Welcome to Heller-land and a conversation between Bruce Gold-48, shortish, Jewish and married—and his secret fiancée, Andrea Biddle Conover, tall, blonde, rich and imposingly Gentile:
“Andrea, I have to ask you this and I don’t think I know how. But didn’t you used to be taller?”
“Taller than what?”
“Taller than you are now, I guess. Ralph saw you at a party and he seems to feel you’re getting shorter.”
“Than you used to be, I imagine.”
“I haven’t noticed if I am. Maybe I only look shorter because you’re getting larger.”
“I wasn’t there.”
“Would it make much difference if I were?”
“Not to me ... Although Ralph seems to be concerned. But if you’re getting shorter, don’t you think we ought to
know about it before the marriage and try to do something? After all,” said Gold feeling rather expansive, “you wouldn’t want to get too short, would you?”

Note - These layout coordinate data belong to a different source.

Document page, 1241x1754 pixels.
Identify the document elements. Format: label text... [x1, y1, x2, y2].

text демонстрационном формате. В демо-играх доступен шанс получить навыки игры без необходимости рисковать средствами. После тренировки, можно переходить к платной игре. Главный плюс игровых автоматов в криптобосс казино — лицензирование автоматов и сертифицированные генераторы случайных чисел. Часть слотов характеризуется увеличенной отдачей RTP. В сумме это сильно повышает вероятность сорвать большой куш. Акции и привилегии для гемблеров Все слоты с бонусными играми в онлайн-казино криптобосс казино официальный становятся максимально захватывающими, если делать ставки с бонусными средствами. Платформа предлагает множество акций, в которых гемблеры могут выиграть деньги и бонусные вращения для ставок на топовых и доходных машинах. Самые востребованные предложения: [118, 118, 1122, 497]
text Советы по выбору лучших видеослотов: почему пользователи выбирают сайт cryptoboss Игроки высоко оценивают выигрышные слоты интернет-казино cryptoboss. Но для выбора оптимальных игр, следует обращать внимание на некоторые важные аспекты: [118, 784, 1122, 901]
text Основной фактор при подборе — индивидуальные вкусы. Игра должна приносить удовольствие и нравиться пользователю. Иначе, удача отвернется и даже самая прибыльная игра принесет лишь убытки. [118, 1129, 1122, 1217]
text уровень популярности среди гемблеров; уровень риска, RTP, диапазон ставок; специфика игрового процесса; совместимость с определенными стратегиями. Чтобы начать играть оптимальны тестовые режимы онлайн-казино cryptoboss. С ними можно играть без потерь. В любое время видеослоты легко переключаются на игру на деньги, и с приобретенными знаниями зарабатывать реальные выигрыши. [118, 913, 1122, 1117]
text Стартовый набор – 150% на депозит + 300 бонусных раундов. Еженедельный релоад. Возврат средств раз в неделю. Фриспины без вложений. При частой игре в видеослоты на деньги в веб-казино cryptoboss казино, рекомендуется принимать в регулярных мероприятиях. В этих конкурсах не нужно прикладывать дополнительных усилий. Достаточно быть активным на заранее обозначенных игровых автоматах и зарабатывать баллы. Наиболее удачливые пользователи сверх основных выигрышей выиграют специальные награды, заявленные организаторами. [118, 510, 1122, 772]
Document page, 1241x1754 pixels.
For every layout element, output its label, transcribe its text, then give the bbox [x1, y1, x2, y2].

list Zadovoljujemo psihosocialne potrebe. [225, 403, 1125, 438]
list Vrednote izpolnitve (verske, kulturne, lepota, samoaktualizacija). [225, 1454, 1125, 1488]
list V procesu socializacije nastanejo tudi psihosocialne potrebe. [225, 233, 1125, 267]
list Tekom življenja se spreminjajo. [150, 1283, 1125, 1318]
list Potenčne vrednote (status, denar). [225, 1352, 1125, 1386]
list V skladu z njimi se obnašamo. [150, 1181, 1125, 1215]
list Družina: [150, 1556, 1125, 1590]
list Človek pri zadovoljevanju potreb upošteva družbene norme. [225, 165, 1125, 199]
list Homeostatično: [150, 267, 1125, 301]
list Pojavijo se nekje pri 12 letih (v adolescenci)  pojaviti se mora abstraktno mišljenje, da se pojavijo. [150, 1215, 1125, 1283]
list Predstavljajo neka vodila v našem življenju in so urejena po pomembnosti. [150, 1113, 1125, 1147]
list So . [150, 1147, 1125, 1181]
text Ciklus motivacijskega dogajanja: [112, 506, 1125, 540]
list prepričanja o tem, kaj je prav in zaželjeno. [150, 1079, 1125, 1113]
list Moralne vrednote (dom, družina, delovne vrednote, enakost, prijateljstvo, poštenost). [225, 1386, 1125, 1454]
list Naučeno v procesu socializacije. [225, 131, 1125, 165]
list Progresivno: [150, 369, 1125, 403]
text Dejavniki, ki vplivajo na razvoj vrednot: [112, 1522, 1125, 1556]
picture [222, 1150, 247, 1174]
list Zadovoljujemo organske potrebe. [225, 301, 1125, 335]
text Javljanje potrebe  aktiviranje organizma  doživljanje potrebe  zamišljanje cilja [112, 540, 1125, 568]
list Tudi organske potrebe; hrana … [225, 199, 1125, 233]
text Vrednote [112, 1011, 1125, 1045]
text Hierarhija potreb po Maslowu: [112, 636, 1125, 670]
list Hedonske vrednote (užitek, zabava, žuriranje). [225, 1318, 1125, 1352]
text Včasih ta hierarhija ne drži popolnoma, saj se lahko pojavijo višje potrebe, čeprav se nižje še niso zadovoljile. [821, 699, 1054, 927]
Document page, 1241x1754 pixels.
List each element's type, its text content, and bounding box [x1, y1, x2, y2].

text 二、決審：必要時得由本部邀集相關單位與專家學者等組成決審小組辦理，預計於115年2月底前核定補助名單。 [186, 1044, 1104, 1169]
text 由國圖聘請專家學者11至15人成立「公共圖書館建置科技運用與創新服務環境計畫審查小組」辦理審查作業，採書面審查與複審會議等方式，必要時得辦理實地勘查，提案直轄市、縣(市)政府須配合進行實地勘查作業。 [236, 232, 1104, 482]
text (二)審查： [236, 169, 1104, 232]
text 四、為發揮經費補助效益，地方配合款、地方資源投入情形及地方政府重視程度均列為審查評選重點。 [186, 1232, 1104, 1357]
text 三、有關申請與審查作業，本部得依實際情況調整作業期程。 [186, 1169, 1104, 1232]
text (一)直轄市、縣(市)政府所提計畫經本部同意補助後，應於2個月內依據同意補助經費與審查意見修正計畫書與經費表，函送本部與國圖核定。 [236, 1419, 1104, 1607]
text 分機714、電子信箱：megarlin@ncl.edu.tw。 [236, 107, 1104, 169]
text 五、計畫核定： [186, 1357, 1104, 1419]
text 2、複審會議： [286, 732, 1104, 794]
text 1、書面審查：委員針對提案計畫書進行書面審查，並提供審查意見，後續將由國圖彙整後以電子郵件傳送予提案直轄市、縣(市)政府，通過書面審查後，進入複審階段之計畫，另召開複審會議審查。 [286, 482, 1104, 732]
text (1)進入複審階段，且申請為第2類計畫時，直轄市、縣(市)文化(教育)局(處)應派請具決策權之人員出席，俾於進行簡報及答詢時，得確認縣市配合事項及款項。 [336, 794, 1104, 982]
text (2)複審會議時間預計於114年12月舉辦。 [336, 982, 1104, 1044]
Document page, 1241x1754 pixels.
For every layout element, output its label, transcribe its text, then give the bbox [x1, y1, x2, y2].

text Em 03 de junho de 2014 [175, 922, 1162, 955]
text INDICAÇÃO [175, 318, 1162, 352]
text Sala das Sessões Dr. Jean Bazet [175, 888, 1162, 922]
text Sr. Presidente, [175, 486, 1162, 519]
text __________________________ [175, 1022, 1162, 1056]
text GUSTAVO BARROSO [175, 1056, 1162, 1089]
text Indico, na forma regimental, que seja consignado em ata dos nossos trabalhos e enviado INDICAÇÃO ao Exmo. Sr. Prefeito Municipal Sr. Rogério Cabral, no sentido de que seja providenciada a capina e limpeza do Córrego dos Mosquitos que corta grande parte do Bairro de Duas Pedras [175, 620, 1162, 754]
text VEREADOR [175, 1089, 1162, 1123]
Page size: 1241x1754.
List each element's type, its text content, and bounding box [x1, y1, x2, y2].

Gold certainly wouldn’t want her to get shorter: he has a short Jewish wife already. Heller’s third novel is his most consistently funny, readable and closeto-the-bone work. Good As Gold is not a “Jewish novel” in spite of a liberal sprinkling of such expressions as “the vontz was nisht aheyn, nisht aher”—one of the more generous reflections on Henry Kissinger, I think, though I’m not quite sure what it means myself. Heller’s most universal story is rooted in the Brooklyn background of Bruce Gold simply as a reflection of Heller’s wisdom in choosing an ambience he knows well.
Gold is a rootless intellectual, teaching English at a New York City college, writing a little, and full of the pain of times past, chances missed and too many family dinners. His wife Belle is passive and familiar; his children are active and unpleasant. Gold worries about being a Semite in a world still dominated by lean Yankees and suffers from sour-celebrititis due to heavy
reading of the social pages of better newspapers. A book review he writes results in a call from old college-mate Ralph, now a presidential assistant or a “source” or maybe just a “spokesman.” Gold is offered a job: anything from secretary of state to head of NATO. All he has to do is to follow Ralph’s instructions: “Do whatever you want as long as you do whatever we want. We have no ideas and they’re pretty firm.”
Heller’s book hits many targets: the bureaucracy, the Jewish family, the sex-and-restaurant pursuit of government and so on. On a far more significant plane it draws a brilliant portrait of a member of our newest class—the General Intellectual. The product perhaps of universal education, the complexity of modern society or too much fluoride in the water, these are not intellectuals in the traditional sense. Neither scholars, nor artists, nor philosophers, nor priests, they have no sense of calling or discipline. They are amorphous individuals who publish a little, ache for power, long to be tastemakers and—ultimately—government advisers.
Heller’s writing, as his critics have been quick to point out, does suffer from repetitiveness. Good As Gold is no exception. And while it is both funny and true, it contains few ideas that haven’t surfaced recently at any decent literary party. But Heller stamps them ineradicably on the public consciousness. God help the Washington spokesman who ever dares to use the word “boggle” or the phrase “I don’t know” after this book. And if Heller’s satire misses sometimes, as it does, it is not because of squeamishness or caution. It is the injudiciousness of true talent, which is better than gold. It’s pure Heller.